Ansonsten bleiben einem die Lacher eher im Halse stecken. Elisabeth Gers steckt die Frau, die zunächst den Eindruck einer Bühnenmitarbeiterin erweckt, um sich später als der größte Fan Hellers zu entpuppen, in eine merkwürdige Bekleidung aus Pullover, Rock, Strumpfhose und klackernden Schuhen. Ein weißer Haarreif unterstreicht den Eindruck der Unbedarftheit. Adrian Hofmacher alias René Heller erscheint in strahlend weißem Bühnenfrack mit Zylinder. Einen solchen Frack wird Yvonne später ebenfalls tragen. Der Pianist tritt langhaarig mit einer Fellmaske, die das gesamte Gesicht verdeckt, im Barockkostüm auf. Warum, bleibt ebenso im Dunkel wie manche der Geschehnisse an diesem Abend. Spielt aber keine Rolle, die Wirkung zählt. Und die trifft jeden einzelnen im Publikum unter die Haut.

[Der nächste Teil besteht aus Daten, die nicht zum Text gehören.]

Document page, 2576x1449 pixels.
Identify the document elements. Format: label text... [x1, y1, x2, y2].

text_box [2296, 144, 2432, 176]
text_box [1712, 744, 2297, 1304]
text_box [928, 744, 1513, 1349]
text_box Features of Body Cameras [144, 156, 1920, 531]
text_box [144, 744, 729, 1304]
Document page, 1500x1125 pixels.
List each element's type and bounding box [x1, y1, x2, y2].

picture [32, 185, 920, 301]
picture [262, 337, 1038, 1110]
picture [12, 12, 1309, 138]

Der abgehalfterte Star in der Provinz wird von Martin Müller-Reisinger mit Bravour gespielt und gesungen. Die Vielfalt seiner Nuancen ist nicht an einem Abend zu erfassen. Der Nachgesang der Hellerschen Lieder, erst mit gewollter Überheblichkeit, im Gesang immer knapp vor dem Fehler, später in die Verzweiflung entrückt, unterstreicht das expressive Spiel, mit dem er sich mehr und mehr von seiner Verehrerin abzugrenzen versucht. Anja Schweitzer mutet dem Publikum stimmlich einiges zu, während sie den weiblichen Fan auf Abwegen mimt. Obwohl gewollt, ist ihr österreichischer Dialekt einfach verbesserungswürdig. Schauspielerisch gleicht sie mehr als alles aus. Auch dank der sicheren Bank von Kai Weiner. Der Pianist begeistert mit Zuverlässigkeit und Einfühlsamkeit. Zusammen mit Otto Beatus hat er die Musik arrangiert. Der hat mit dieser Uraufführung übrigens seine letzte Arbeit als festangestellter Musikalischer Leiter am Theater Oberhausen absolviert. Mit Bravour.

Das findet auch das Publikum, das alle Beteiligten abschließend ausgiebig feiert. Auf dem Weg zum Auto durch die erkaltete Innenstadt Oberhausens fröstelt es noch ein wenig. So muss ein erfolgreicher Abend aussehen.